→ **DIRECTIVE A**: In the Iron Maiden concert thread below, why does the opening post say the writer is really looking forward to the show? Answer in one to three sentences.
→ **DIRECTIVE B**: Give the username of every person who posts in the Iron Maiden concert thread below.
→ **DIRECTIVE C**: Write the next reply in the Iron Maiden concert thread below, following on from its last post.

→ **SELECTED PASSAGE**:
-- Begin --

# Iron Maiden Concert Manchester.



## Mirror Finish Details (Aug 21, 2008)

Anyone else going next Thursday?

Really looking forward to it as the last time I saw them was The Number of the Beast tour in 1983, or 1984, I can't remember.

Should be a good gig at the MEN Arena.


----------



## dholdi (Oct 1, 2008)

Not going, tho wish I was, last time I saw them was also the Number of the Beast tour.
Got my tickets for Rammstein next March tho :thumb:


----------



## PugIain (Jun 28, 2006)

Last time I saw them was at Twickenham a few years ago.Im going to see if there are any tickets left!


----------



## Alex_225 (Feb 7, 2008)

I'm not going to see them this time round but I did see them play at Sonisphere last year which I believe was the beginning of the current tour. Was an awesome set, I've no doubt they'll blow everyone away as they always do live!  Enjoy!


----------



## dooka (Aug 1, 2006)

Christ, are they still going. A mate of mine was the bassist with Blaze Baily ..

-- End --

→ **DATASET CONTENT**:

-- Begin --

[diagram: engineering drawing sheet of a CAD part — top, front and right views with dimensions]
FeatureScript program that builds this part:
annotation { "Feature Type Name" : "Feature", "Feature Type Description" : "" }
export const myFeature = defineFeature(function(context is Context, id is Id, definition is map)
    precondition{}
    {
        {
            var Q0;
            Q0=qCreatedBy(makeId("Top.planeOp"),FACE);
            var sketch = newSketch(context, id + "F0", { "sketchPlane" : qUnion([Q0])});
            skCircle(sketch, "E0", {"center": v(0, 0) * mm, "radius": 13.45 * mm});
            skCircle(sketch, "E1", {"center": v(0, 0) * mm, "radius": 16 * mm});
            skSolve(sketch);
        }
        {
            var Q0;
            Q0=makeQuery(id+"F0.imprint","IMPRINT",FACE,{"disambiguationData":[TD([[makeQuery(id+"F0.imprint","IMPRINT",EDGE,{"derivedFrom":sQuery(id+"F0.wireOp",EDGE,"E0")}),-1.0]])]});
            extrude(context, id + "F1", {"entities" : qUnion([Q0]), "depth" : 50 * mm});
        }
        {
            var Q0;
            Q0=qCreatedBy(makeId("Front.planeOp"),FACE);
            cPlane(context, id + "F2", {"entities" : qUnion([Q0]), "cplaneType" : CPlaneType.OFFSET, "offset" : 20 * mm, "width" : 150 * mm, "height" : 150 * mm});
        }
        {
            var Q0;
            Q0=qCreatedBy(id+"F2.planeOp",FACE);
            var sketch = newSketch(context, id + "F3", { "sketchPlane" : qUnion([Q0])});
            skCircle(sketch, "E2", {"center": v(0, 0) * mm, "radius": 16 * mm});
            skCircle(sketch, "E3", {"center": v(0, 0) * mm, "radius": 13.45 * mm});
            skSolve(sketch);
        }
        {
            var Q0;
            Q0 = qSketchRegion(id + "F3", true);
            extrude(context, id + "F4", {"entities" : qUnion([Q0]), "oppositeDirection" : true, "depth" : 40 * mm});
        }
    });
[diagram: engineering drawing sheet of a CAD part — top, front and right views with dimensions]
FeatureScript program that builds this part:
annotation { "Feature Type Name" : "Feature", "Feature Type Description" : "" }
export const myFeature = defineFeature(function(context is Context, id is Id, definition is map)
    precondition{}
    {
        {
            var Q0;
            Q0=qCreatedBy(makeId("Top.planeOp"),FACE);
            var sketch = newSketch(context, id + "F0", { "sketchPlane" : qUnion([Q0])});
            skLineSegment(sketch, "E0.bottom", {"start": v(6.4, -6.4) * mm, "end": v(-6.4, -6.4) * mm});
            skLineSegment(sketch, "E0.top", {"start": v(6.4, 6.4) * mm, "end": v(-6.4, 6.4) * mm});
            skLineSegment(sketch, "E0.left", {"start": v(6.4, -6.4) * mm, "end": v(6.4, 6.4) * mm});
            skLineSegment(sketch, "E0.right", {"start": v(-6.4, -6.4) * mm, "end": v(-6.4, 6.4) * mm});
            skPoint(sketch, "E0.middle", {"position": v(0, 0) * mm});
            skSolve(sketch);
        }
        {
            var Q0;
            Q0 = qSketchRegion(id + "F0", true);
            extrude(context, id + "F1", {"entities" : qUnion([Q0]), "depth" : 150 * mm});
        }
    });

-- End --

→ **FINAL ANSWER A**: The writer is really looking forward to it because the last time they saw Iron Maiden was on The Number of the Beast tour in 1983 or 1984.

→ **FINAL ANSWER B**: Mirror Finish Details, dholdi, PugIain, Alex_225, dooka

→ **FINAL ANSWER C**:
----------



## Alex_225 (Feb 7, 2008)

Still going and if anything they are better than ever!! lol 

Blaze Bailey was a rather underrated vocalist I must admit. Not Bruce Dickinson but very good in is own right.


----------



## DesertDog (May 15, 2011)

We had tickets for the Nottingham Arena gig on the 27th. 

Alas, Mrs DD still hasn't got her UK visa and passport back from the highly notf**cking efficient British Embassy here so my kid brother gets a freebie, lucky mofo, enjoy!


----------



## VIPER (May 30, 2007)

Only seen them once in 1990 on the _'No Prayer...'_ tour. Blaze's band (Wolfsbane was it?) were the support act.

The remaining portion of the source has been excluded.